Pip: Welcome back to the site where the tap list is basically a news feed — iabeerbaron has been busy, and the range this week runs from hazy IPAs to a sit-down dinner with eight beer pours and a chef.
Mara: That’s right. We’re covering a wave of new arrivals hitting Abu Nawas, from Phase Three, Pipeworks, and a trio of other breweries, plus a collaborative beer dinner that’s worth knowing about. Let’s start with what’s coming to the cooler.
New Arrivals at Abu Nawas
Pip: The Phase Three post is doing a lot of work this week — it’s not just one beer, it’s an entire lineup drop, anchored by a collaboration concept that brings in three other breweries at once.
Mara: The post frames it directly: “This year’s lineup features P3 flagship Pixel alongside three all-new hazies, each brewed in collaboration to highlight the different approaches we all take to recipe design and process. Same concept, totally unique expressions.”
Pip: So the Pixel and Pals mixed four-pack is essentially a side-by-side tasting of brewery philosophies, all in one box. That’s a genuinely useful format for someone trying to understand what makes each house style different.
Mara: Beyond the collab pack, the Phase Three drop is wide. There’s a Dark Czech Lager cold-conditioned for eight weeks, a Mango Lawn Chair wheat ale, Chicago Sunshine — a DDH Hazy IPA with Citra, Dolcita, and Eclipse — and core staples like the Lager, Amber, and Hefe.
Pip: Eight weeks of cold conditioning for a dark lager is not a casual commitment. That’s the kind of timeline that gets quietly buried in a tap list.
Mara: The Pipeworks post covers a different kind of range — barrel-aged heavyweights alongside crushable everyday drinkers. On the big end, there’s Barrel Aged S’more Money S’more Problems, a bourbon barrel imperial stout at 13.5%, and Port Barrel Aged Murderous, a barleywine aged in port and bourbon barrels at 14.8%.
Pip: And then on the other end of that spectrum, Pipeworks Beer — described simply as “It is BEER. Say no more.” Which is either the most confident product description ever written or the least.
Mara: The Pipeworks lineup also includes Lime Guppy, Turtles in Stereo with New Zealand hops, Many Hats Hazy Double IPA, Horchata Rice Ale, and the Ninja vs. Unicorn universe of IPAs. Then the Skygazer, Urban Chestnut, and O’Fallon post rounds things out with margarita-style sours, radlers, German lagers, and O’Fallon’s Vanilla Wafer Cream Ale and Dad’s Scotch Oatmeal Cookie Stout.
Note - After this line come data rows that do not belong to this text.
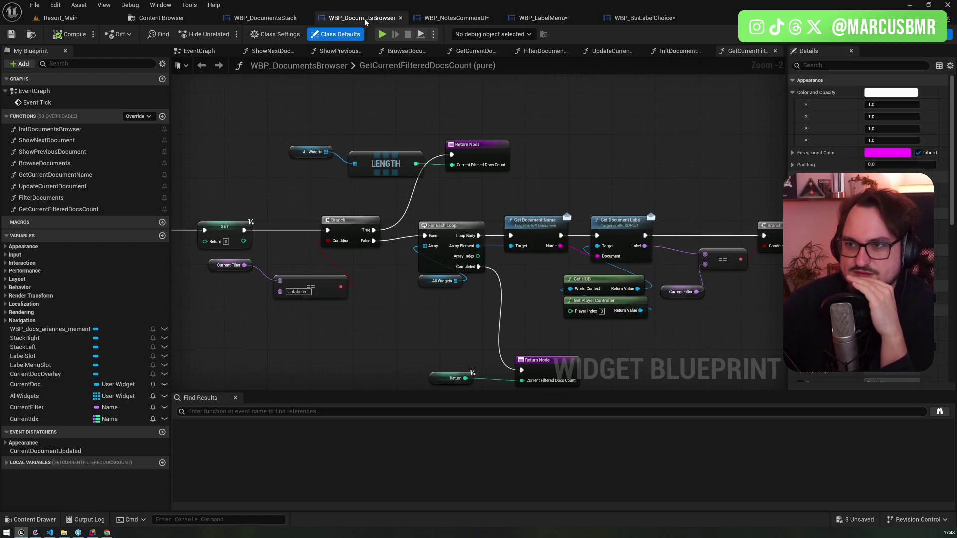
# - Add a Deactivate Widget node to WBP_NotesCommonUI's Labeling graph
pyautogui.moveTo(703, 152); pyautogui.dragTo(447, 126)
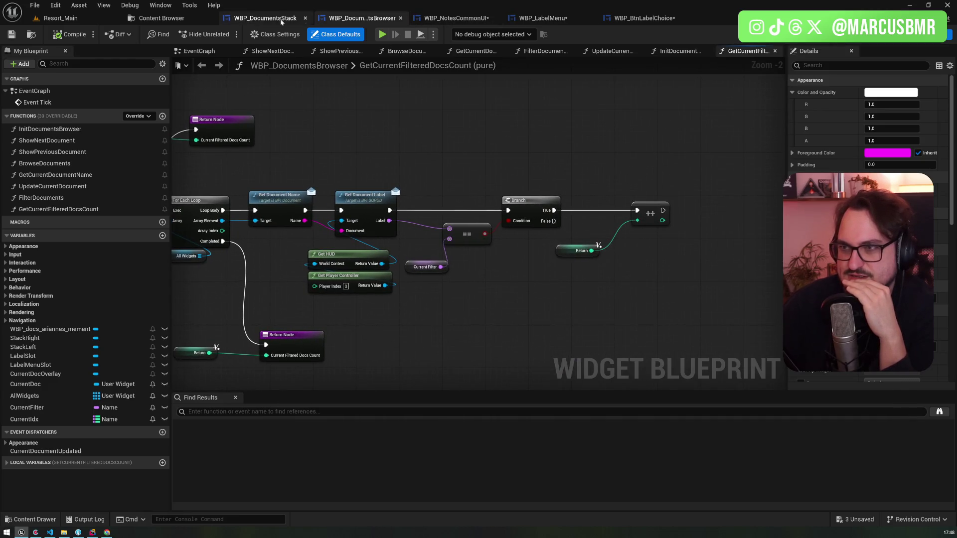
pyautogui.click(464, 20)
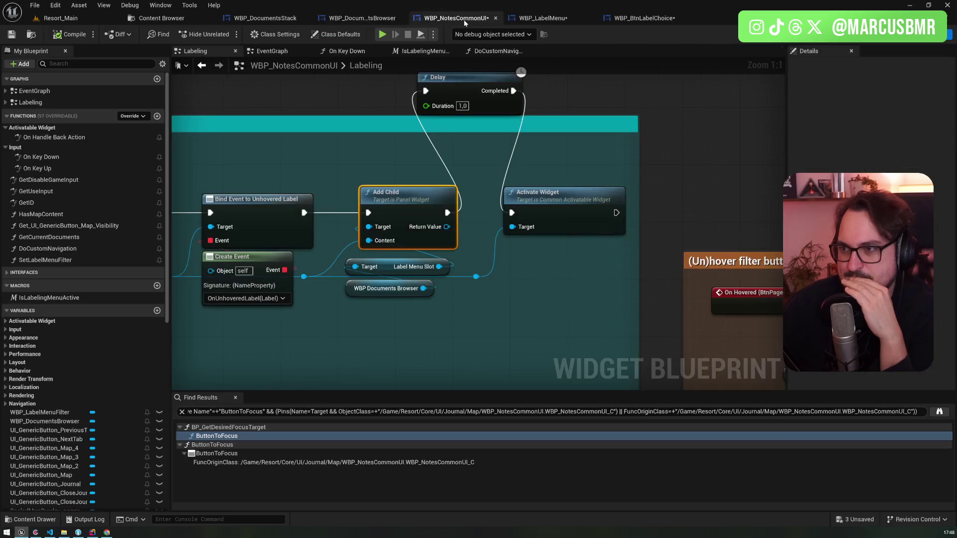
pyautogui.click(553, 227)
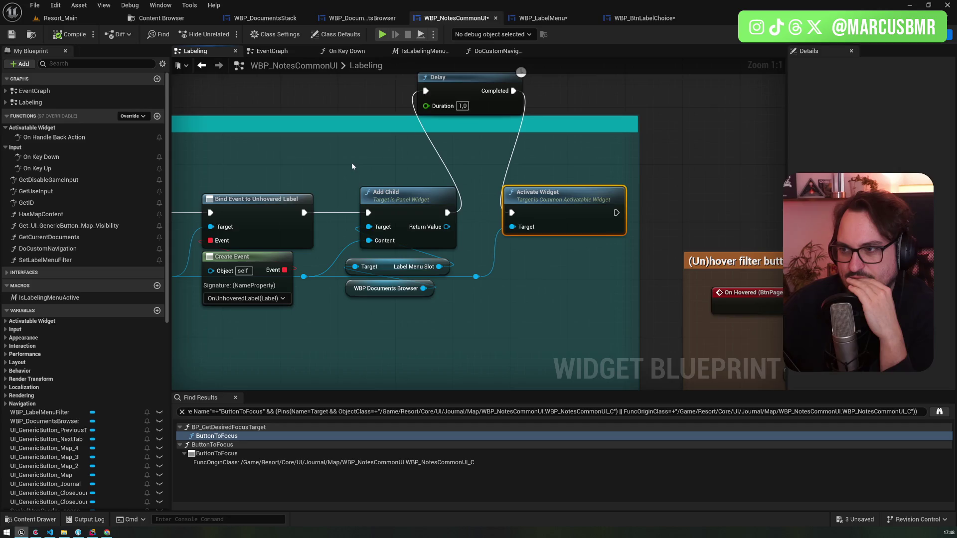
pyautogui.moveTo(351, 162); pyautogui.dragTo(339, 224)
pyautogui.rightClick(595, 145)
pyautogui.write('deactovate')
pyautogui.press('BackSpace')
pyautogui.press('BackSpace')
pyautogui.press('BackSpace')
pyautogui.write('ivate widget')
Mara: That’s a wide seasonal spread — from tart fruit sours built for patios to rich cookie-inspired stouts.
Pip: From lawn chairs to lagering tanks. The beer dinner is a different kind of occasion entirely — let’s get into that.
One Night, Two Breweries, Four Courses
Pip: The Field Day and Lua beer dinner is a specific kind of event — limited capacity, one night only, and structured around the idea that pairing beer with food is a collaborative act, not an afterthought.
Mara: The post puts it this way: “Each course includes two curated pours, one from Field Day and one from Lua, designed to complement the dish and showcase each brewery’s approach to flavor, balance, and style.”
Pip: That structure means you’re not just eating dinner with beer on the side — you’re actively comparing two breweries’ interpretations of the same moment on the plate.
Mara: The full ticket includes a welcome collaborative table beer, the four-course chef-curated dinner, and eight paired pours — nine total. Doors open at six, dinner at six-thirty, at Field Day Brewing Co. General admission is ninety dollars plus a twenty-one percent staff gratuity and sales tax.
Pip: Nine pours across a four-course dinner is a considered pace. This is an evening, not a tasting flight.
Mara: A lot of ground this week — from collaborative hazy packs to barrel-aged barleywines to a dinner designed around the idea that two breweries together can say something neither could alone.